Traditionally bred hunter / jumper Skewbald (Brown and White) and Piebald (Black and White)  are fetching prices now from €5K to €10K and you’ll get nothing in that line for less that €1K.

I just happened upon a breeding session in the O’Brien yard on Friday evening. It’s nothing Goffs will fret about as the session in question was held just off the Pound Road in Stephen’s Park here in Castleisland.

However, there is an Irish Piebald & Skewbald Association set up in Ireland since the early 1990s.

Its formation was seen as a coming together of like minded coloured horse breeders and loosely operated as an Irish branch of the British Skewbald & Piebald Association.

Over the years registration numbers continue to grow and the association is filling the need to further enhance the services offered to owner / breeders.  In 2011 they got approval to issue equine identity documents suitable for all horses.

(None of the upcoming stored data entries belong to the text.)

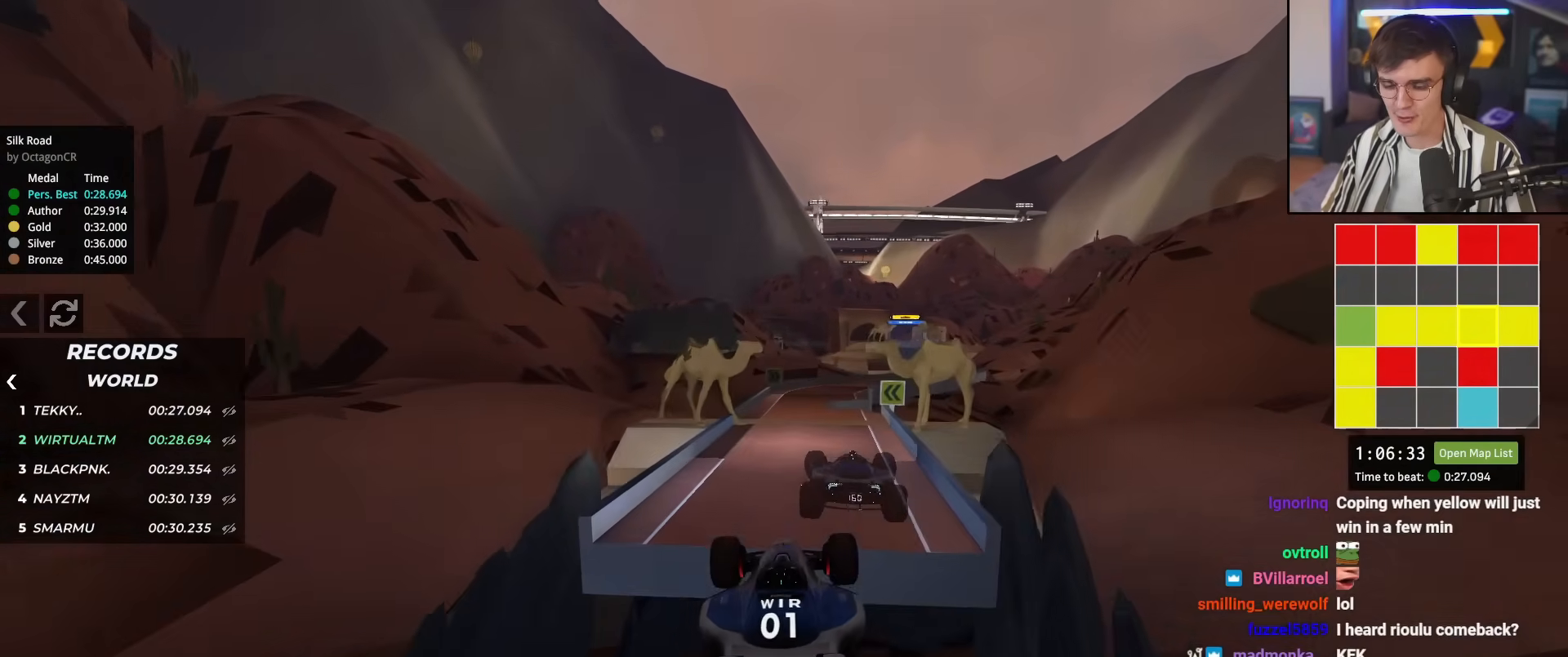
{"keys": ["up"], "events": []}
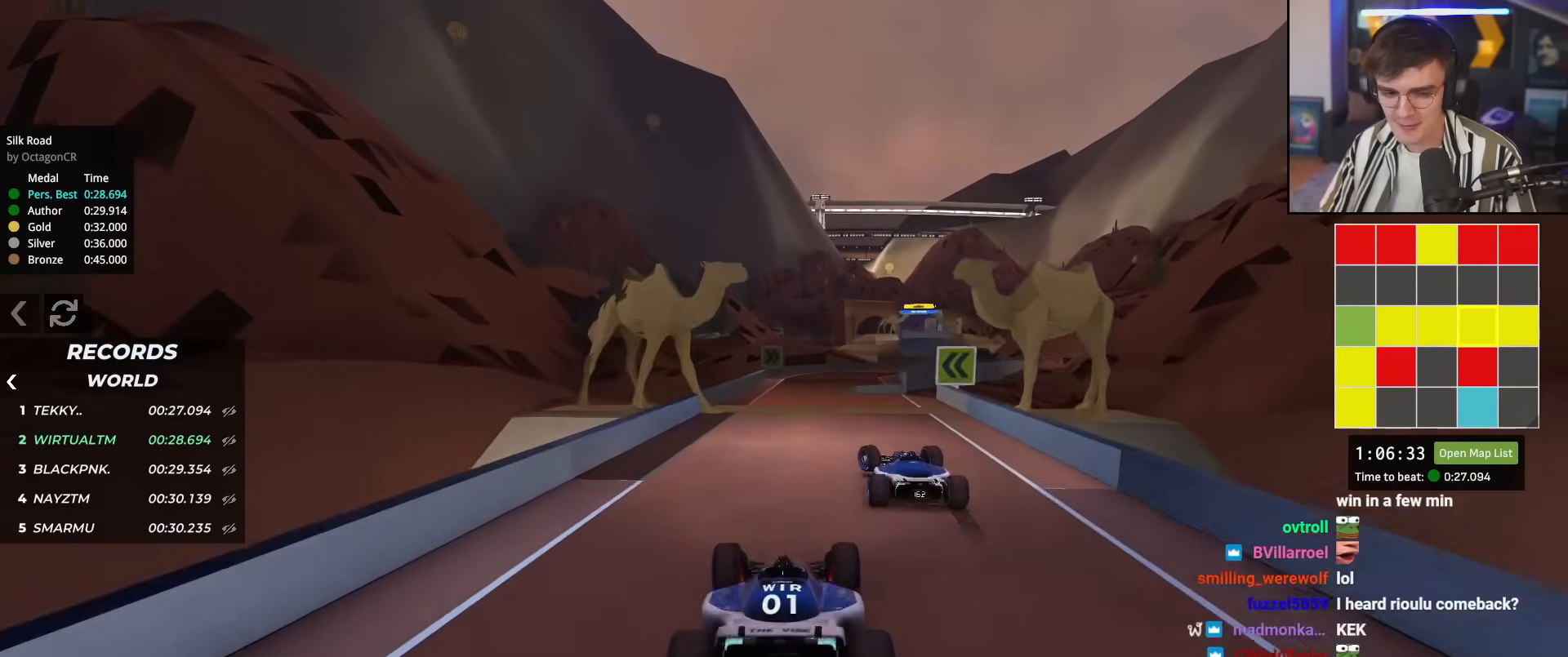
{"keys": ["up"], "events": [[251, "right", "down"], [351, "right", "up"]]}
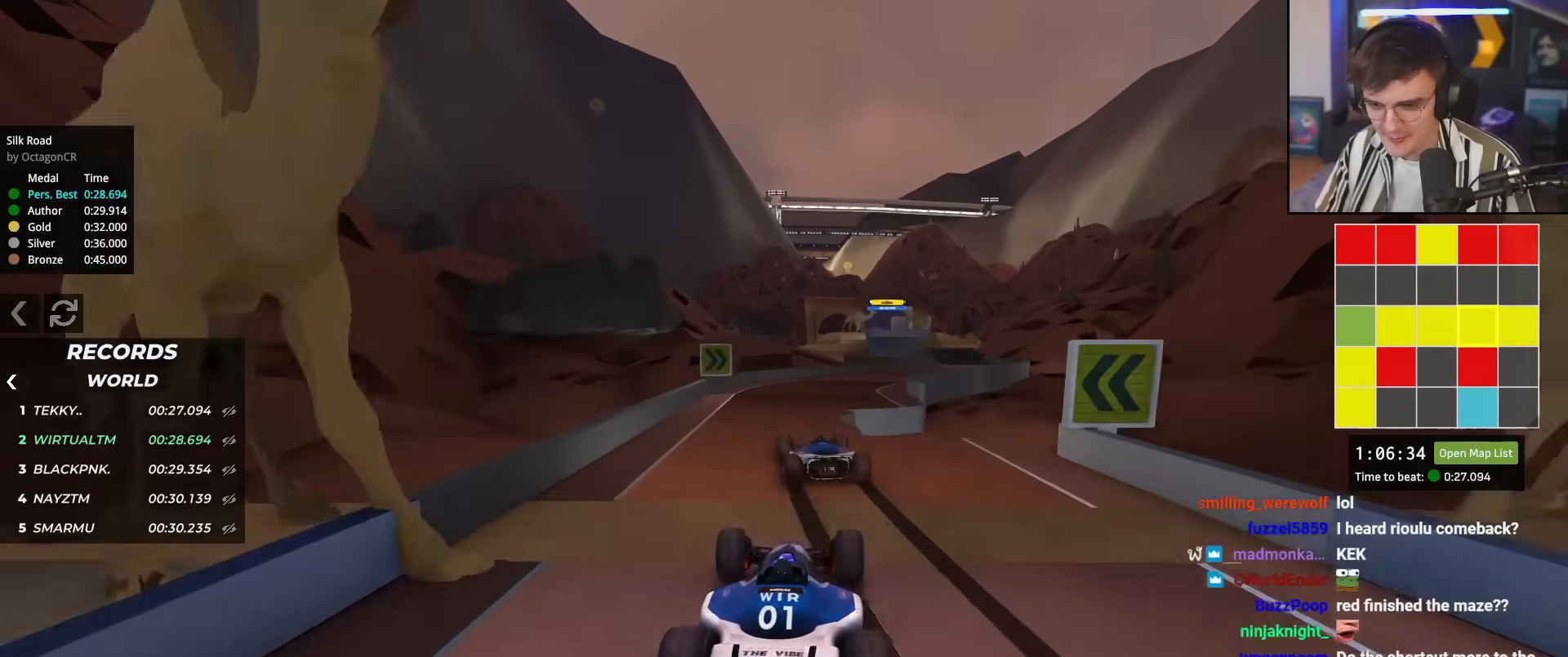
{"keys": ["right", "up"], "events": [[183, "left", "down"], [317, "left", "up"], [317, "right", "down"]]}
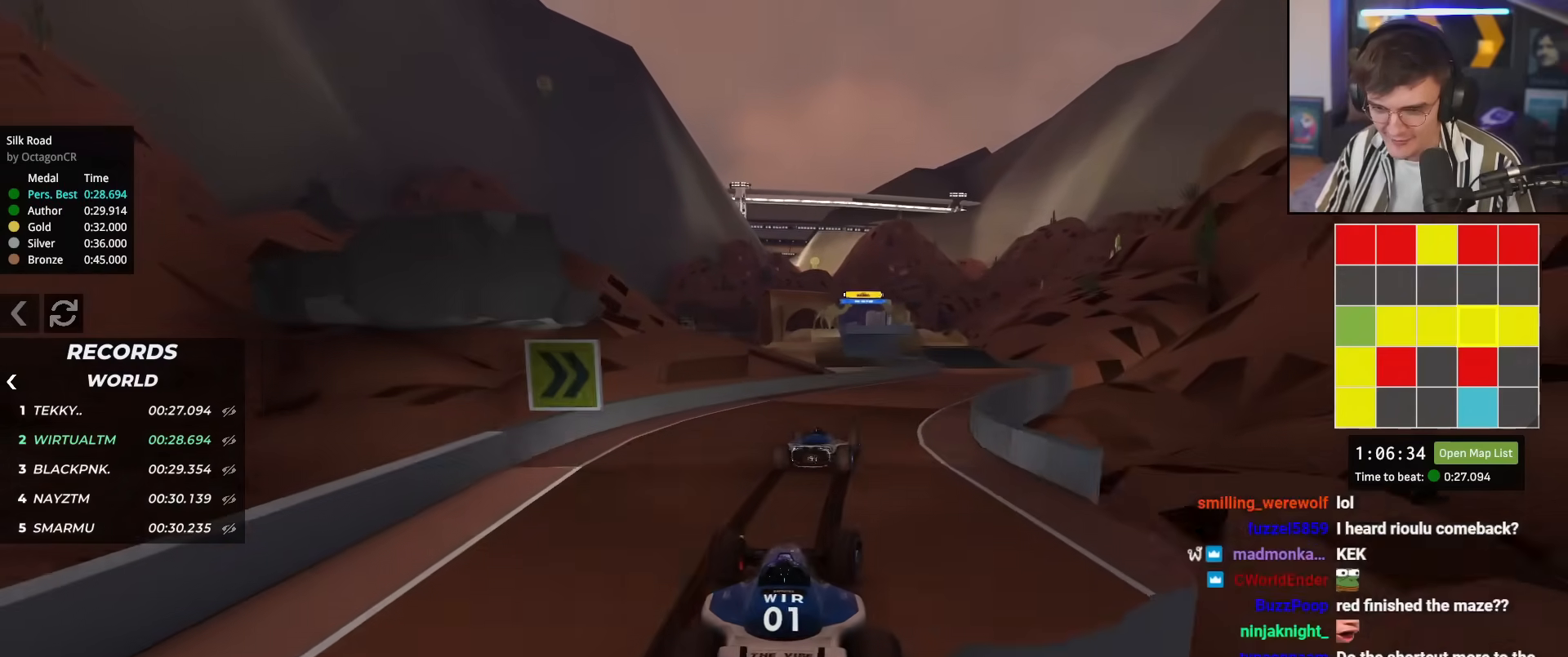
{"keys": ["up"], "events": [[51, "right", "up"], [151, "right", "down"], [234, "right", "up"], [334, "right", "down"], [418, "right", "up"]]}
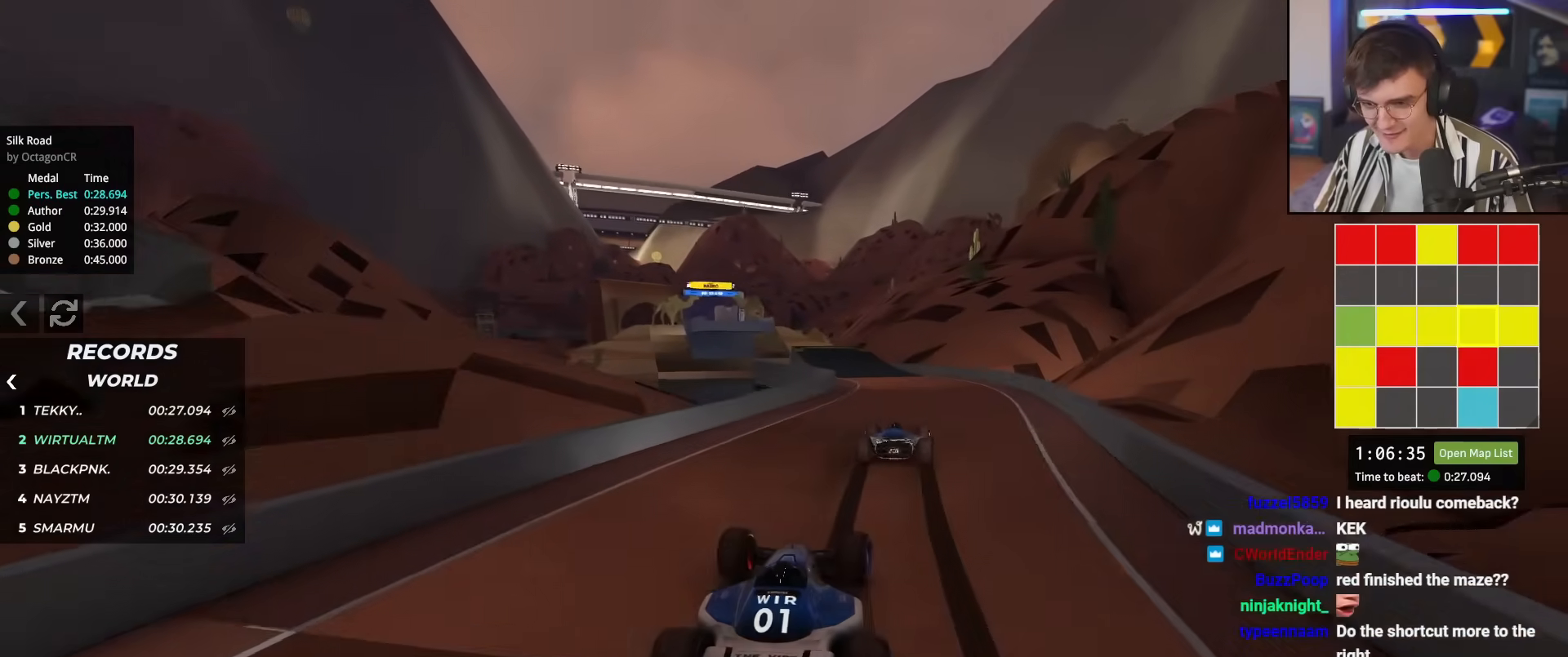
{"keys": ["up"], "events": [[17, "right", "down"], [67, "right", "up"], [300, "left", "down"], [400, "left", "up"]]}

In light of the economic conditions they have substantially reduced registration fees for the recent seasons. In March 2014 they were approved for the first time to establish and promote The Irish Donkey Studbook.

The breeds are known as Paint Horses in America and they have quite a history there.

As settlement spread to North America the Indians, by trading and stealing them,  adapted themselves easily to the coloured horse. Because they had an eye for anything bright or colourful, the Indians sought out the painted horse. To them the horse was more than a war horse or a means of travel. He was a medium of exchange and a status symbol.

The Paint Horse has always been associated with the Indian in legends, stories and songs. At the siege of the Alamo, at the Fetterman massacre, at the Battle of the Little Big Horn, the Paint Horse was there.

If what I encountered on St. Stephen’s Park isn’t traditional breeding then I don’t know what is.

Irish Traveller communities are now the traditional keepers of the Skewbald flame in Ireland. They labelled Friday evening’s exercise here as: “A Big Fat Gypsy Wedding” to curious passers by and just went on with the show as countless numbers of their ancestors would have done for generations before them.